MDB and PVTL

@IRdoc - really interesting blogs from fortnite. Usually companies don’t release the details of their issues.

A couple of things I noticed right off. First of all they are using version 3.2 of Mongo. The current version is 3.6, and there are enormous performance improvements in 3.4 and 3.6

They had big issues in scaling across all sorts of different areas based on their hypergrowth of user numbers. Mongo cache failures was a key issue, but also connection pooling and Memcached, which is a distributed cache solution. They are also finding bottlenecks in authentication. What is surprising here is not the Mongo failures - writing, sharding, authentication, and connection establishment are all areas that will be bottlenecks when the system is stressed. What is surprising the cache failures and especially Memcached failures - this is an indication that their entire system design was not built to support the scale they are seeing.

Certainly part of their problem was in their own code - they were using Mongo for ephemeral data, which should be handled by an in-memory process. It looks like they also screwed up their sharding. This is very important to get right, or you can significantly affect your db performance.

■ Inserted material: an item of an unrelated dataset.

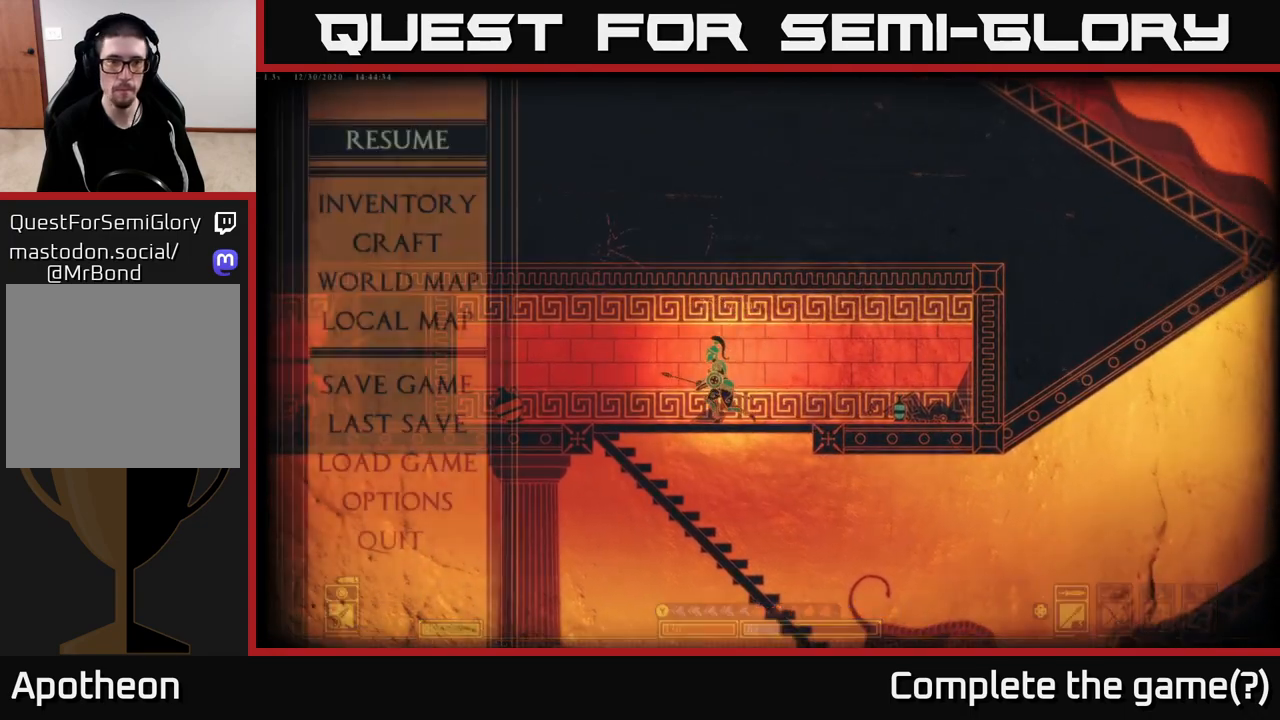
{"buttons": [], "left_stick": "down", "right_stick": "center", "events": [[233, "left_stick", "down"], [383, "left_stick", "center"], [483, "left_stick", "down"]]}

One good thing is that Mongo responded immediately to their requirements (and hopefully charged them for it also). We’ve flown Mongo experts on-site to analyze our DB and usage, as well as provide real-time support during heavy load on weekends

Over all, I don’t see any red flags around Mongo scaling yet. It looks like a group of developers who developed a good solution for reasonable scale, and then got overwhelmed.

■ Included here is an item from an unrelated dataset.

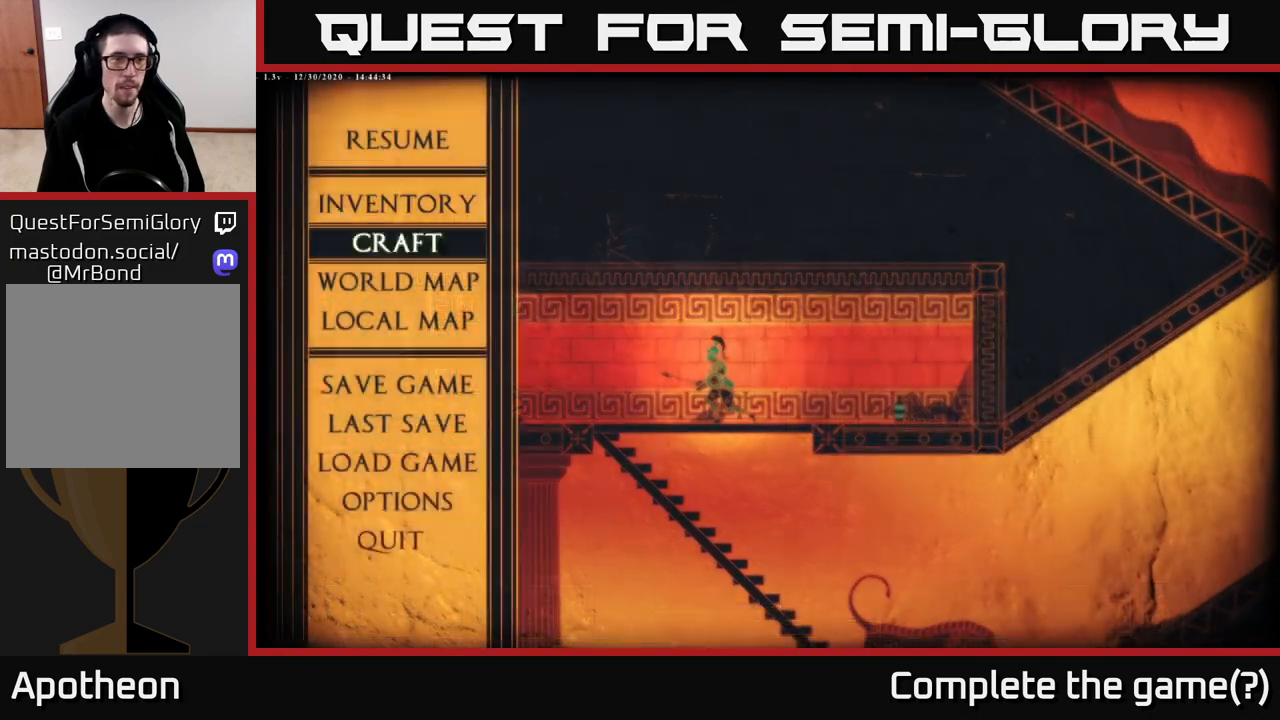
{"buttons": [], "left_stick": "center", "right_stick": "center", "events": [[33, "A", "down"], [117, "left_stick", "center"], [167, "A", "up"]]}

It’s been an amazing and exhilarating experience to grow Fortnite from our previous peak of 60K concurrent players to 3.4M in just a few months, making it perhaps the biggest PC/console game in the world!

At the scale that they are at, any data solution would need customized tuning, and they would have to architect their data design, caching, and sharding for the usage they are seeing. Mongo can do all that, and also has an in-memory database that they don’t seem to be using to handle their user accounts.

This would only be a red flag if they find they can’t succeed, and decide to change databases. Thanks for bringing this to my attention. I might get a Mongo expert on my team to look at this, and maybe chat with the Fortnite guys to see how things got settled out.

25 Likes